I found myself asking this question this morning when sitting outside with my son waiting for the car to take him to daycare. I was staring at the sky, he was staring at my peas, and we saw this:
I’ve always known “what snails eat”, like any gardener – it’s whatever you’ve just planted. Right? Which is partly true. They also eat cardboard and limestone, but that’s another story. But they do have preferences, those plants which no matter how often you plant them the snails just seem to take out. My red-and-green kangaroo paw (Anigozanthos manglesii) is ground zero in my native garden, and the species has a reputation for it. I planted several young plants earlier this year before the weather became damp enough for the snails to wake up. I was hoping they’d get enough of a foothold to resist the inevitable advances, like my peas here which are still flowering, fruiting and growing madly despite the damage. But this morning after a damp and drizzly night I checked, and sure enough my plants had been eaten. Not the outer leaves, either, but just the growing centre without which there will be no flowers and no more leaves. Unless they’ve stored enough energy in their roots by now to generate new clumps (it’s a clumping plant but the timing is dubious), those plants are now toast – even though they still have 90% of their green matter left. I have several other species/varieties of kangaroo paws in the garden, including a second type interplanted with the manglesii. They are still largely untouched. Occasionally I’ve found snails living in them, sometimes in huge numbers, but they don’t harm the plant. The manglesii? It’s like the snails have a genocide mission. They’ve made their way past all the other plants – including fresh young grass seedlings with soft green leaves – and wiped the manglesii out.

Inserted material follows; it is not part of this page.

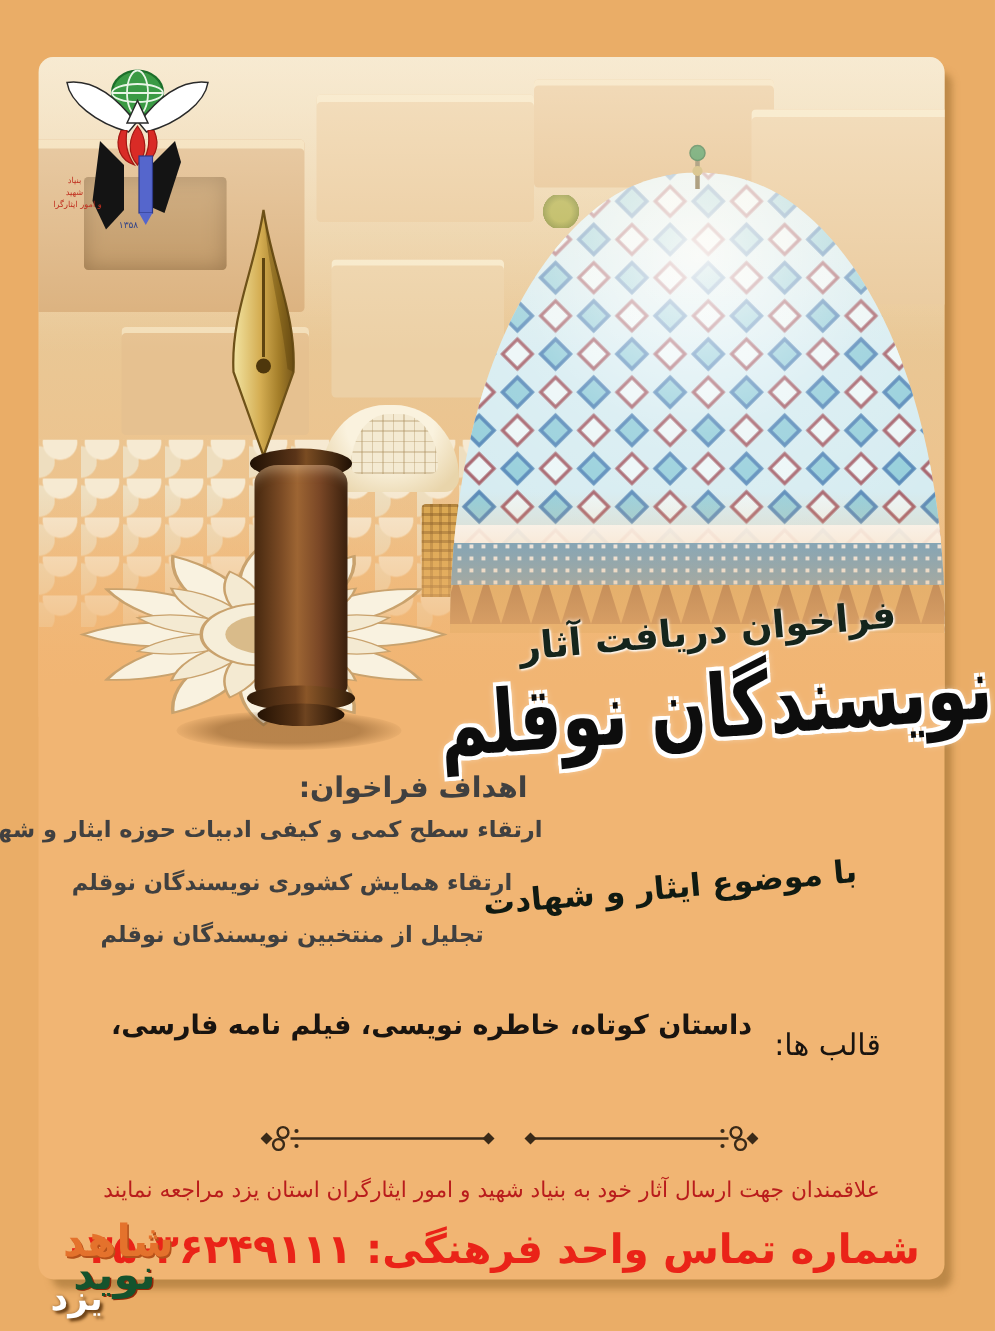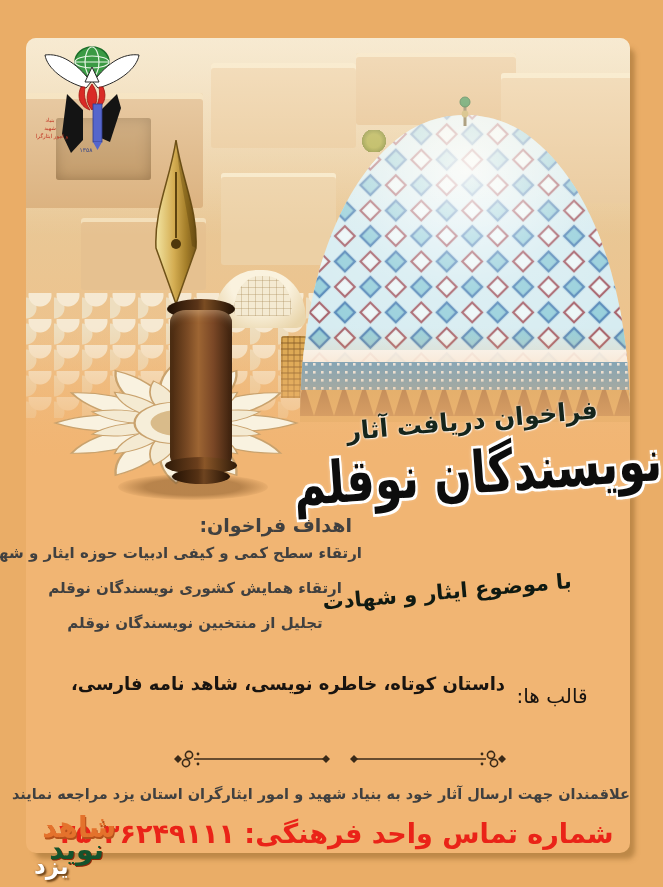"داستان کوتاه، خاطره نویسی، شاهد" div.formats-line { text: شاهد -> فیلم }
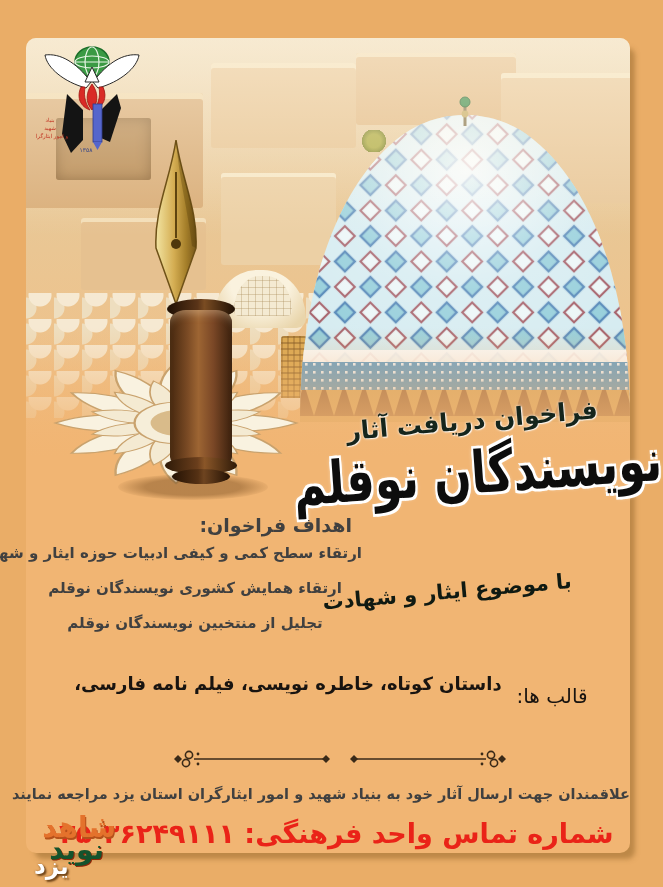"علاقمندان جهت ارسال آثار خود" .notice { color: #404040 -> #b91c1c; font-weight: bold -> normal }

Snails do have a preference for anything soft and green. The common garden snail doesn’t seem to really like grasses of any kind much, except as a place to sleep. It also leaves most of my hard-leaved drought-tolerant natives well alone. We have native species of snail that go for those, but our feral snails don’t like them. Seedlings are very popular, I’ve lost a lot of my seedlings to snails while waiting for them to get one more leaf so that I can transplant them. I even began growing the seedlings in boxes of water so that I could have a water barrier between them and the snails. Tip: this works, as long as you remove the bean seedlings before they get tall enough for the snails to use as a ladder. Seedlings are young, fresh, full of whatever it is that snails love to eat. Which I haven’t identified yet but basically it’s whatever it is that we humans like in vegies too. Which is probably a complete lack of anything resembling vitamins or flavour, if the popularity of iceberg lettuce is anything to go by. I think of it sometimes as “life force”, because they seem to zero in on plants, and the parts of plants, that are growing quickly and vigorously. Those pea tendrils above? They’re at the top of the plant. The snails climbed two metres of swaying string and vine to get to them, and ignored most of the other leaves on the way.
Snail-proofing a garden is tricky. I’ve been working on it for a while. You can’t just remove snails and throw them over the fence – snails have memory and a really good sense of direction and they will, however slowly, come right back to where they remember finding that really tasty meal. Using certain plants as snail bait is one thing I’m looking at. The pea screen is actually my key example here – the pea vine that got well established before the snails woke up is in fact doing fine regardless of the damage. The pea vines that didn’t quite make it to two tendrils by S-Day were eaten off at the base of the stem. Healthy well-established plants resist snails. So if you have good plants of a type that snails will travel for, you can direct them where you want them. However, that assumes you don’t actually mind low productivity on those plants. For instance, I’d *really* like to have my red-and-green kangaroo paws make it to flowering. And they don’t.
Most non-poison-using gardeners end up opting for physical barriers. As I did with the water around the seedlings. Crushed eggshells (didn’t work on my bean screen last year), crushed limestone (wait, don’t they like eating that to strengthen their shells?), a sheet of copper flashing (expensive but reliable if your target plants are grouped). Coffee grounds are my favourite, and what I will try next time if I plant any more kangaroo paws. Interestingly, it’s not the texture of the coffee grounds that puts them off, as I had assumed, it’s the caffeine. Snails don’t like eating caffeine – and maybe the question to ask when snailproofing is what they don’t like to eat, as well as what they do. You can in fact make an anti-snail soil treatment using coffee. Real coffee, the good and strong stuff, espresso rather than instant. Dilute it 1:10 with water and spray it on the soil around the plants you need to protect. I may try that with my summer seedlings when I plant them out. It’s only a temporary solution, it washes out of the soil so you need to reapply it after rain, but it’ll be worth trying with the seedlings I plant in September and October (August has a lot of continuous rain). Which (tell the truth) aren’t usually too badly hit by snails anyhow as the snails are going to sleep by then, so I don’t know if I’ll get a proper test of the concept. But we’ll see. Many years ago I tried a similar soil spray using a commercial copper-based preparation and wasn’t convinced, for much the same reasons. But it does mean no physical substance that can be played with, dug up or eaten by children and pets.